Debt to Equity Ratio dalam Akuntansi dan Pajak

Debt to Equity (DER) atau Rasio Perbandingan Total Utang Terhadap Modal dalam Bahasa Indonesia merupakan rasio keuangan yang digunakan untuk mengukur perbandingan utang dan modal yang digunakan untuk mendanai kegiatan suatu entitas/korporasi. Dalam akuntansi, DER yang nilainya semakin besar menunjukkan adanya suatu hal yang membahayakan dalam sebuah entitas/korporasi karena pendanaan utamanya berasal dari utang dan adanya kewajiban pembayaran utang dalam jangka waktu tertentu beserta biaya bunga yang berkaitan.

CUPLIKAN DATA:
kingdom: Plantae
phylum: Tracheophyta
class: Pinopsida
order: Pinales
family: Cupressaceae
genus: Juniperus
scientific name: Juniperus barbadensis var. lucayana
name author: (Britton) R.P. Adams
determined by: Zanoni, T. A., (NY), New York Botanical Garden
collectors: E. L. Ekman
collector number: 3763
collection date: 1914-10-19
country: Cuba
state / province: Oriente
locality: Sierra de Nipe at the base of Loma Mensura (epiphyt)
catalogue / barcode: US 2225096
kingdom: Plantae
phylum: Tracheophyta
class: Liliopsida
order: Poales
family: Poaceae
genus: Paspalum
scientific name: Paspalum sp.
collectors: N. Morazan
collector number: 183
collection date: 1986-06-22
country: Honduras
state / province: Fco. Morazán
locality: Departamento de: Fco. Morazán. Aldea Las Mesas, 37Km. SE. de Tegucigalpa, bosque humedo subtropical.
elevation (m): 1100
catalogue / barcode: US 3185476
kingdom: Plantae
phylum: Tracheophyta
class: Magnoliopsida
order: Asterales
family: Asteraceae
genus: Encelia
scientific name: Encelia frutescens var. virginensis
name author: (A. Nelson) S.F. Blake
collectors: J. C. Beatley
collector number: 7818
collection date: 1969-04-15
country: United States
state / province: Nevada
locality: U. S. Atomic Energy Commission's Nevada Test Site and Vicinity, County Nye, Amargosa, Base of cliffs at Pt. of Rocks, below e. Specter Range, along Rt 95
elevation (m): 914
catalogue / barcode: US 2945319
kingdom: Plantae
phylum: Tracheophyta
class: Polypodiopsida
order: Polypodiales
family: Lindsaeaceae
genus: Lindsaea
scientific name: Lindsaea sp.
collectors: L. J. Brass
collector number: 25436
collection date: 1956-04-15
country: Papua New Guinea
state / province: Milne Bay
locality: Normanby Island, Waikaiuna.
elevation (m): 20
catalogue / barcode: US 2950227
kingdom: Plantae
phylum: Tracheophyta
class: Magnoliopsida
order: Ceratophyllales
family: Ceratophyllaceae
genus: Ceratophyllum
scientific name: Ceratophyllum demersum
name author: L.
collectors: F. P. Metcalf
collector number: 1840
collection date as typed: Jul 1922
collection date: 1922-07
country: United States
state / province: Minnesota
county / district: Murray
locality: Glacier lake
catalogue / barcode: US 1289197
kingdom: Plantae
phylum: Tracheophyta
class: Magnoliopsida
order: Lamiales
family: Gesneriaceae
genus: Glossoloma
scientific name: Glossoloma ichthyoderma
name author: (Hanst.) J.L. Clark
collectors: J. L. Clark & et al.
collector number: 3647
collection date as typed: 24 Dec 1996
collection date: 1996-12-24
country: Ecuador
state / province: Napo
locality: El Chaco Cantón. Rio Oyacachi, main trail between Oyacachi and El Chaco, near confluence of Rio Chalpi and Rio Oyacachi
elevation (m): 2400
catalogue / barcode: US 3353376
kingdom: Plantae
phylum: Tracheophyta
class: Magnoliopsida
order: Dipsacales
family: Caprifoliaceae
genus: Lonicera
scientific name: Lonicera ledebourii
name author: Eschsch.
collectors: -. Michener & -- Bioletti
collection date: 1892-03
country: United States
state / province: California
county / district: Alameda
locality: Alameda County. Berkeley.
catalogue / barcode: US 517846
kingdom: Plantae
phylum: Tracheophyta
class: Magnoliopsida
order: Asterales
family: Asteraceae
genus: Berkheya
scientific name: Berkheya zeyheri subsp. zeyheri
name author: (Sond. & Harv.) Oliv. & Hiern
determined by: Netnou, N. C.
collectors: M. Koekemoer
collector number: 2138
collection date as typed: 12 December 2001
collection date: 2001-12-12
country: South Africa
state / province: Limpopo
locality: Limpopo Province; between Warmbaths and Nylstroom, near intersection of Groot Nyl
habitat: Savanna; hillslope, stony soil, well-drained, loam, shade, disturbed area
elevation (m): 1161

YANG DIMINTA: Salin kata demi kata bagian teks tentang rasio utang terhadap modal yang diawali dengan kata-kata "Debt to Equity (DER)" dan diakhiri dengan "bunga yang berkaitan.".

PENYELESAIAN SOAL:
Debt to Equity (DER) atau Rasio Perbandingan Total Utang Terhadap Modal dalam Bahasa Indonesia merupakan rasio keuangan yang digunakan untuk mengukur perbandingan utang dan modal yang digunakan untuk mendanai kegiatan suatu entitas/korporasi. Dalam akuntansi, DER yang nilainya semakin besar menunjukkan adanya suatu hal yang membahayakan dalam sebuah entitas/korporasi karena pendanaan utamanya berasal dari utang dan adanya kewajiban pembayaran utang dalam jangka waktu tertentu beserta biaya bunga yang berkaitan.